[Start of section]

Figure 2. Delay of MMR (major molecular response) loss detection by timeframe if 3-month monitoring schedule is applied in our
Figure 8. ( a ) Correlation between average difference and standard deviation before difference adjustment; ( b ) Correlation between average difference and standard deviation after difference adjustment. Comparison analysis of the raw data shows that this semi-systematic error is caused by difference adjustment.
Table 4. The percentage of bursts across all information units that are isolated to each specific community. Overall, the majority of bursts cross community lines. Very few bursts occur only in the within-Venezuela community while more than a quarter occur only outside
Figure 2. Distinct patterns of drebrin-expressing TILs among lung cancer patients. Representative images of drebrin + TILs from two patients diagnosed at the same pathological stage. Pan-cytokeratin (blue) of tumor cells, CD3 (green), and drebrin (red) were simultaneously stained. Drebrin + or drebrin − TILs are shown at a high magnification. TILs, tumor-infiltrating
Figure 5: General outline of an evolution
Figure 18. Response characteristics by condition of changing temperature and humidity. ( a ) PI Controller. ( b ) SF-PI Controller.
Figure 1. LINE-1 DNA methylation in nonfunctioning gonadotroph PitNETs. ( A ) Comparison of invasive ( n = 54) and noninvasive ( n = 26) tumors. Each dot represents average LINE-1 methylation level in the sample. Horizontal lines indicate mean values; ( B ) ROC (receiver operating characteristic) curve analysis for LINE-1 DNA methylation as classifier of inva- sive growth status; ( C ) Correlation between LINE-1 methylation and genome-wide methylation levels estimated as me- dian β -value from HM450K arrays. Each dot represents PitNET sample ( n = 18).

[End of section]
[Start of section]

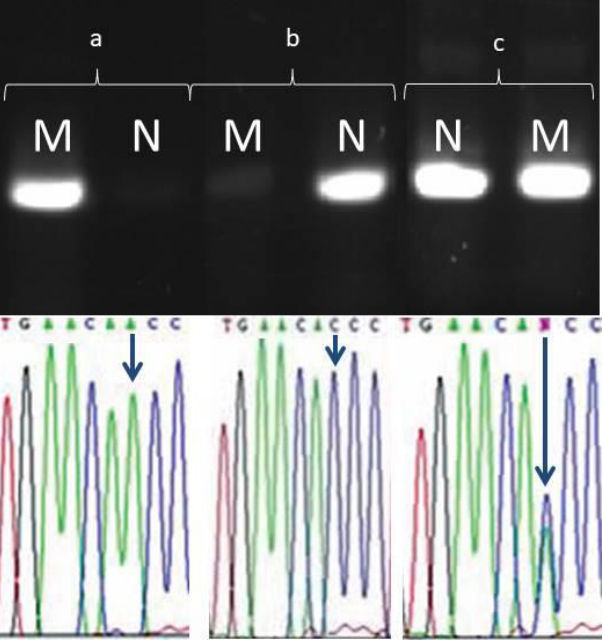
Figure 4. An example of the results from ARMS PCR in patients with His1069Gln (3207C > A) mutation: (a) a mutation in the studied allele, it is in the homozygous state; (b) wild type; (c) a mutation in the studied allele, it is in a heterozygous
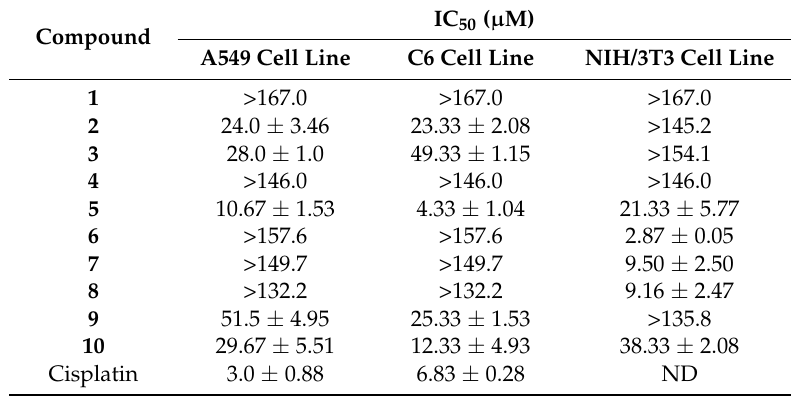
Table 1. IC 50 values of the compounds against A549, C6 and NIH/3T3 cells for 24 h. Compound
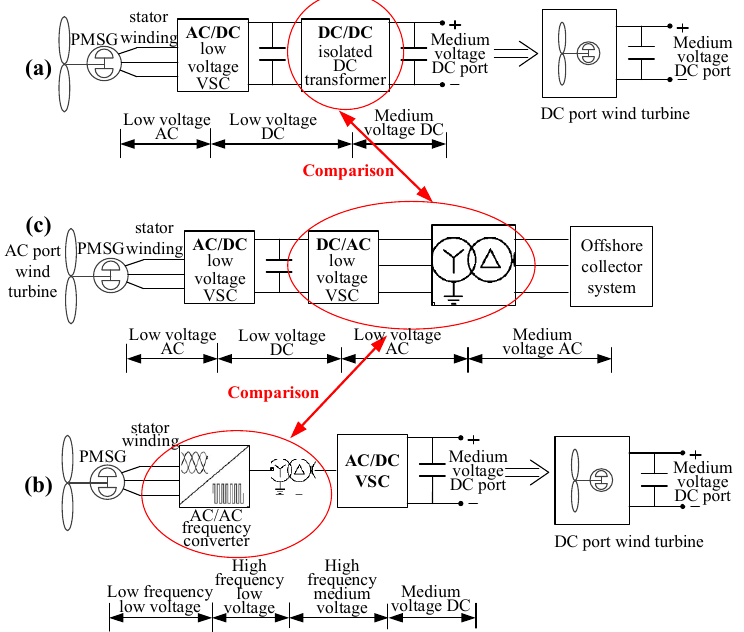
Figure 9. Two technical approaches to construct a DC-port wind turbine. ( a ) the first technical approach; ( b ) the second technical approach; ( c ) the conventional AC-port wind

[End of section]
[Start of section]

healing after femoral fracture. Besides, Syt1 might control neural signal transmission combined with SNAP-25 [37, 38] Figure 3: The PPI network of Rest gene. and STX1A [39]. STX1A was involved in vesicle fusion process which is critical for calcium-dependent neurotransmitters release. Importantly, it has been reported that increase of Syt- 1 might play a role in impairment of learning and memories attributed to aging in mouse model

[End of section]

* Task item *
Copy nothing but the lines above from the one with "Figure 4. An" to the one with "Figure 9. Two", inclusive, word for word. Leave every picture out.

* Problem solution *
Figure 4. An example of the results from ARMS PCR in patients with His1069Gln (3207C > A) mutation: (a) a mutation in the studied allele, it is in the homozygous state; (b) wild type; (c) a mutation in the studied allele, it is in a heterozygous
Table 1. IC 50 values of the compounds against A549, C6 and NIH/3T3 cells for 24 h. Compound
Figure 9. Two technical approaches to construct a DC-port wind turbine. ( a ) the first technical approach; ( b ) the second technical approach; ( c ) the conventional AC-port wind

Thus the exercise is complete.